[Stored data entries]

=======

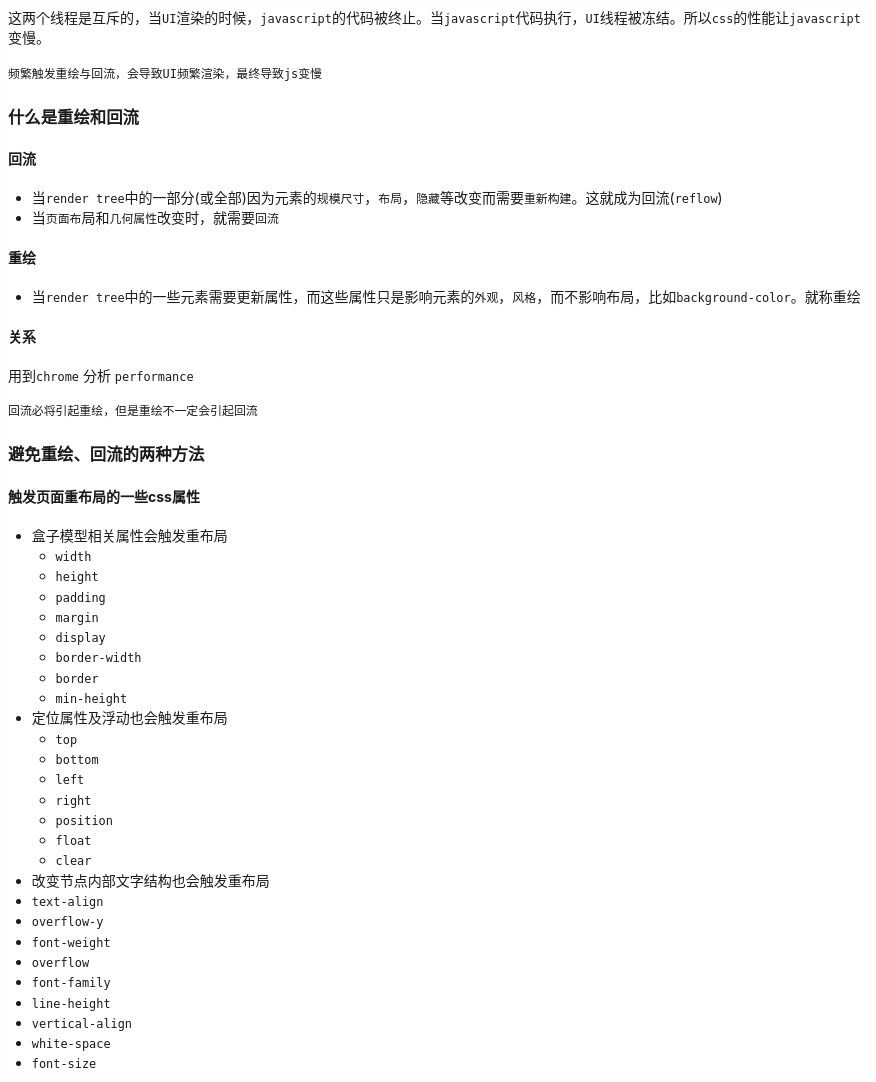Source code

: 这两个线程是互斥的，当`UI`渲染的时候，`javascript`的代码被终止。当`javascript`代码执行，`UI`线程被冻结。所以`css`的性能让`javascript`变慢。

```
频繁触发重绘与回流，会导致UI频繁渲染，最终导致js变慢
```

### 什么是重绘和回流

#### 回流

- 当`render tree`中的一部分(或全部)因为元素的`规模尺寸`，`布局`，`隐藏`等改变而需要`重新构建`。这就成为回流(`reflow`)
- 当`页面布`局和`几何属性`改变时，就需要`回流`

#### 重绘

- 当`render tree`中的一些元素需要更新属性，而这些属性只是影响元素的`外观`，`风格`，而不影响布局，比如`background-color`。就称重绘

#### 关系

用到`chrome` 分析 `performance`

```
回流必将引起重绘，但是重绘不一定会引起回流
```

### 避免重绘、回流的两种方法

#### 触发页面重布局的一些css属性

- 盒子模型相关属性会触发重布局
  - `width`
  - `height`
  - `padding`
  - `margin`
  - `display`
  - `border-width`
  - `border`
  - `min-height`
- 定位属性及浮动也会触发重布局
  - `top`
  - `bottom`
  - `left`
  - `right`
  - `position`
  - `float`
  - `clear`
- 改变节点内部文字结构也会触发重布局
- `text-align`
- `overflow-y`
- `font-weight`
- `overflow`
- `font-family`
- `line-height`
- `vertical-align`
- `white-space`
- `font-size`
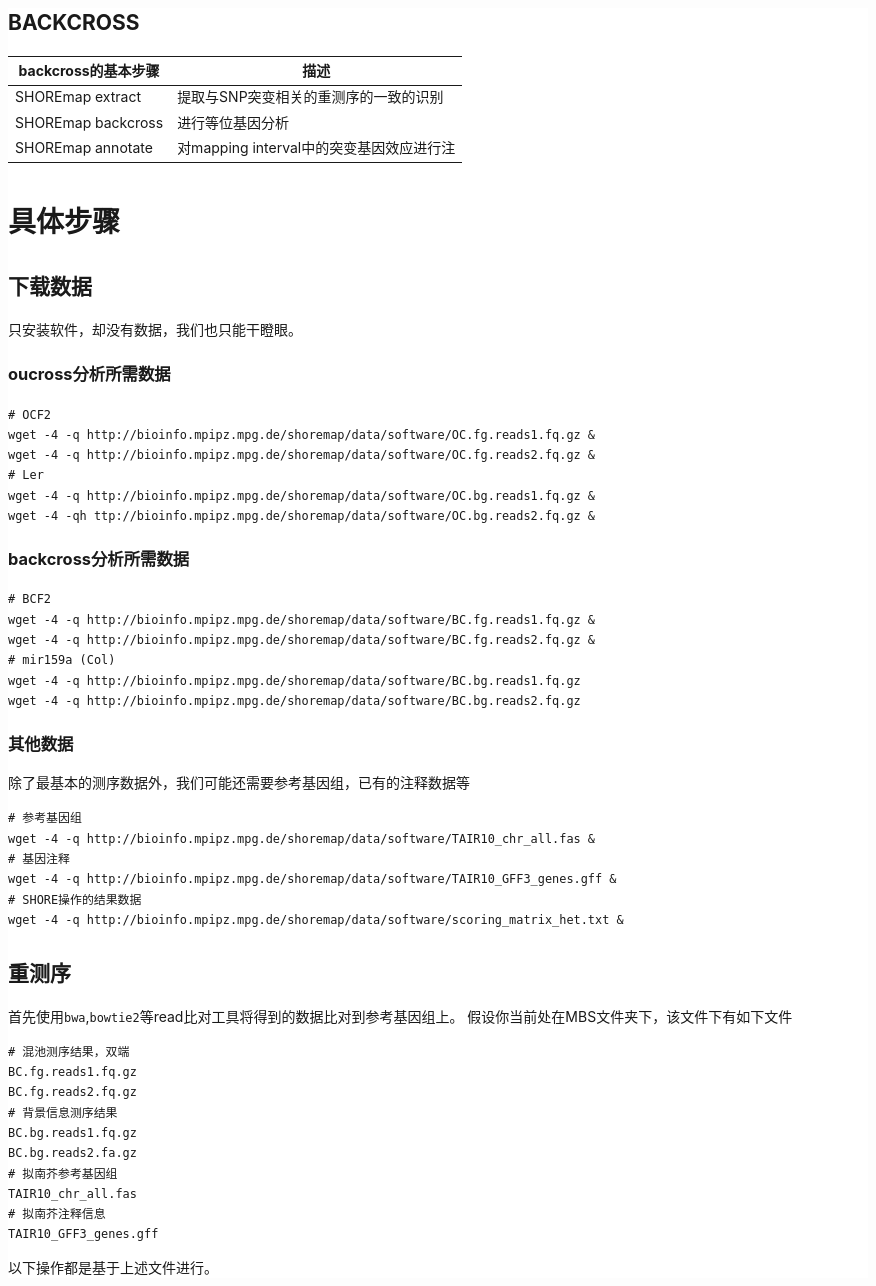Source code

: ## BACKCROSS

| backcross的基本步骤 | 描述                                     |
| ------------------- | ---------------------------------------- |
| SHOREmap extract    | 提取与SNP突变相关的重测序的一致的识别    |
| SHOREmap backcross  | 进行等位基因分析                         |
| SHOREmap annotate   | 对mapping interval中的突变基因效应进行注 |

# 具体步骤
## 下载数据
只安装软件，却没有数据，我们也只能干瞪眼。
### oucross分析所需数据

```
# OCF2 
wget -4 -q http://bioinfo.mpipz.mpg.de/shoremap/data/software/OC.fg.reads1.fq.gz &
wget -4 -q http://bioinfo.mpipz.mpg.de/shoremap/data/software/OC.fg.reads2.fq.gz &
# Ler 
wget -4 -q http://bioinfo.mpipz.mpg.de/shoremap/data/software/OC.bg.reads1.fq.gz &
wget -4 -qh ttp://bioinfo.mpipz.mpg.de/shoremap/data/software/OC.bg.reads2.fq.gz &
```
### backcross分析所需数据
```
# BCF2
wget -4 -q http://bioinfo.mpipz.mpg.de/shoremap/data/software/BC.fg.reads1.fq.gz &
wget -4 -q http://bioinfo.mpipz.mpg.de/shoremap/data/software/BC.fg.reads2.fq.gz &
# mir159a (Col)
wget -4 -q http://bioinfo.mpipz.mpg.de/shoremap/data/software/BC.bg.reads1.fq.gz
wget -4 -q http://bioinfo.mpipz.mpg.de/shoremap/data/software/BC.bg.reads2.fq.gz
```

### 其他数据
除了最基本的测序数据外，我们可能还需要参考基因组，已有的注释数据等
```
# 参考基因组
wget -4 -q http://bioinfo.mpipz.mpg.de/shoremap/data/software/TAIR10_chr_all.fas &
# 基因注释
wget -4 -q http://bioinfo.mpipz.mpg.de/shoremap/data/software/TAIR10_GFF3_genes.gff &
# SHORE操作的结果数据
wget -4 -q http://bioinfo.mpipz.mpg.de/shoremap/data/software/scoring_matrix_het.txt &
```

## 重测序
首先使用`bwa`,`bowtie2`等read比对工具将得到的数据比对到参考基因组上。
假设你当前处在MBS文件夹下，该文件下有如下文件
```
# 混池测序结果，双端
BC.fg.reads1.fq.gz
BC.fg.reads2.fq.gz
# 背景信息测序结果
BC.bg.reads1.fq.gz
BC.bg.reads2.fa.gz
# 拟南芥参考基因组
TAIR10_chr_all.fas
# 拟南芥注释信息
TAIR10_GFF3_genes.gff
```
以下操作都是基于上述文件进行。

=======

REQUIREMENT - Among the lines of the entries above, count those containing the string "tree". Write the number alone.

REPLY TO THE TASK - 2